* [Extracted records]
┄┄┄┄┄┄┄┄┄┄┄┄┄┄┄┄┄┄┄┄
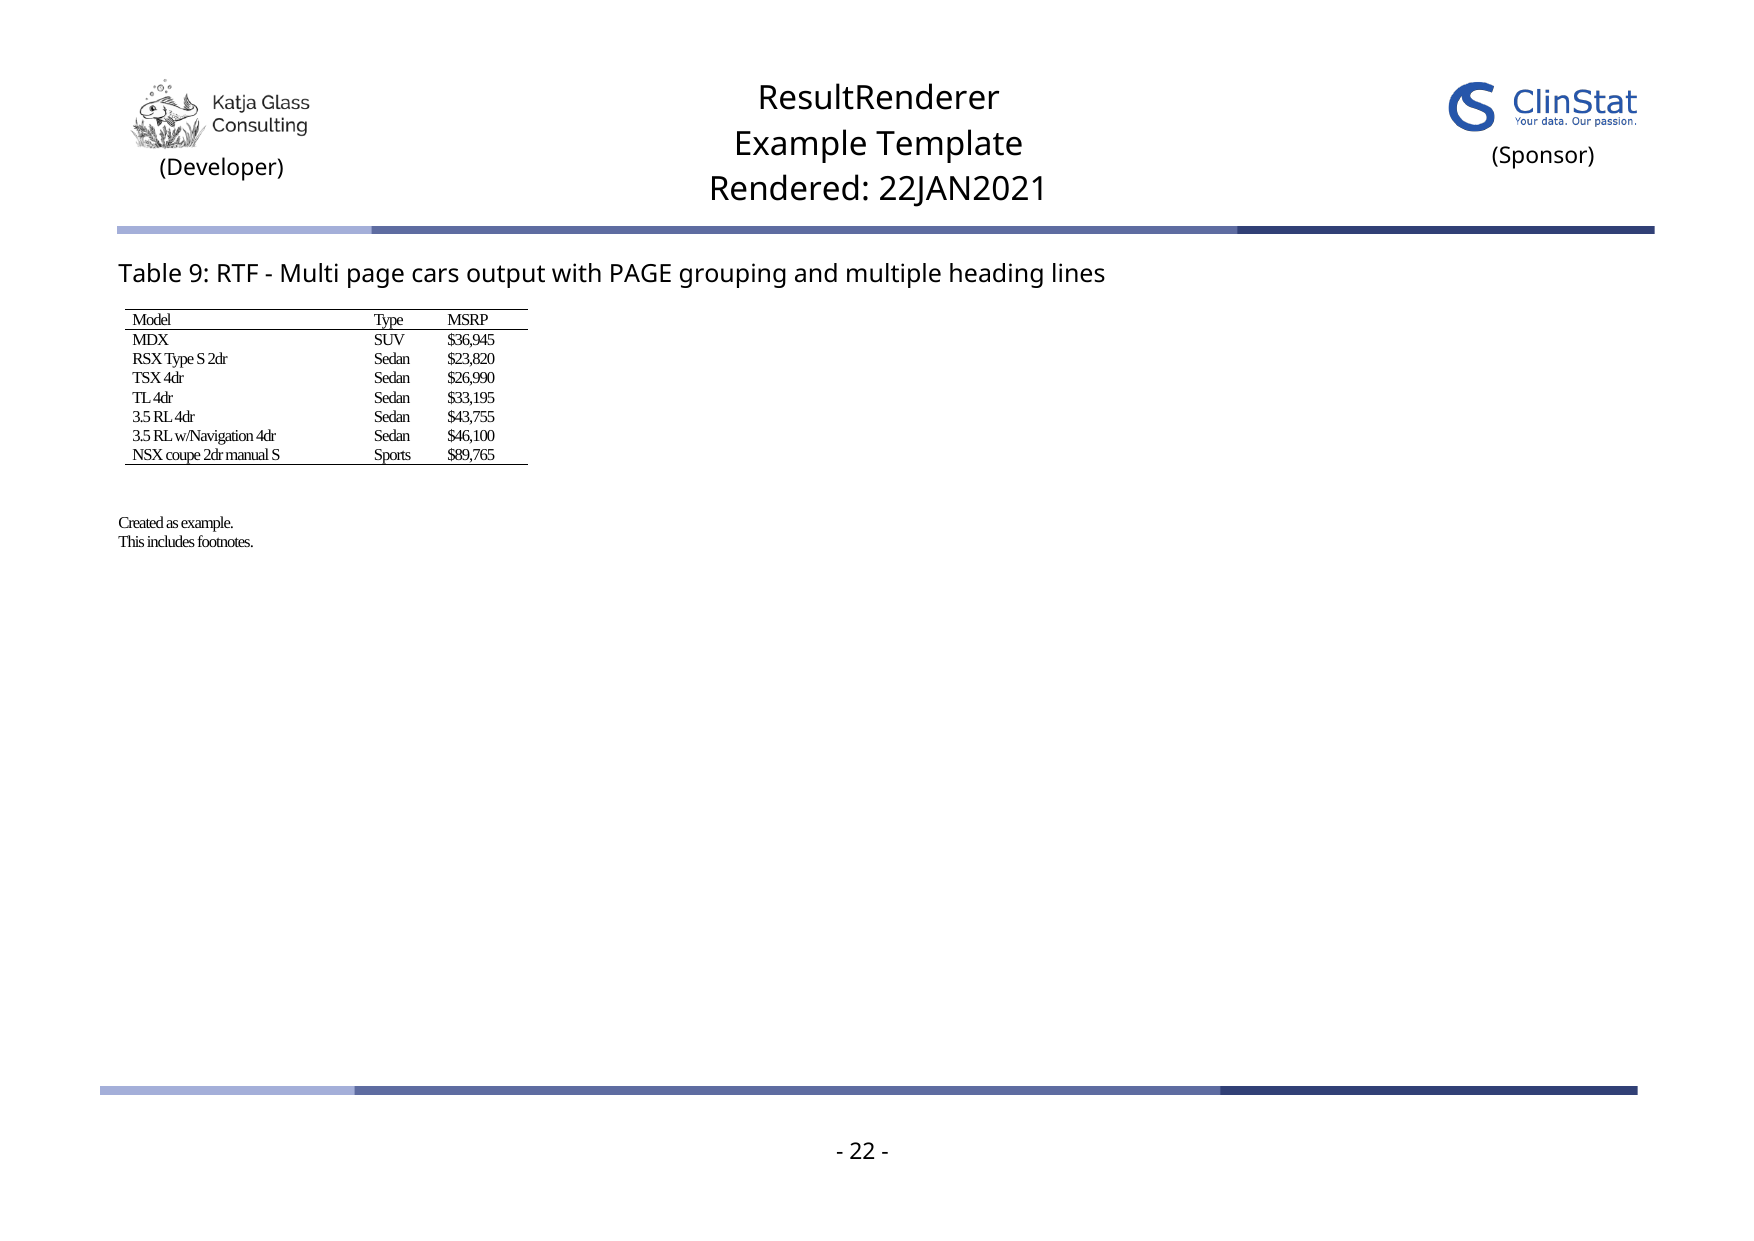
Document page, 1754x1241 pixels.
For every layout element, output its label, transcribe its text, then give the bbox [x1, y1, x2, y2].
┄┄┄┄┄┄┄┄┄┄┄┄┄┄┄┄┄┄┄┄
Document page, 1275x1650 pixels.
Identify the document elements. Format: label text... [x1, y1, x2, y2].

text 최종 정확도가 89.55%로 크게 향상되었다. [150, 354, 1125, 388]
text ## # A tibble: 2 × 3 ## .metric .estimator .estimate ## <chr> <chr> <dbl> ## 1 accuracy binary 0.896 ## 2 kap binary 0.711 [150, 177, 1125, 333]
┄┄┄┄┄┄┄┄┄┄┄┄┄┄┄┄┄┄┄┄
* [Brief] Report every line of the material above in which "page" appears.

* [Result below]
Document page, 1754x1241 pixels.
Document page, 1275x1650 pixels.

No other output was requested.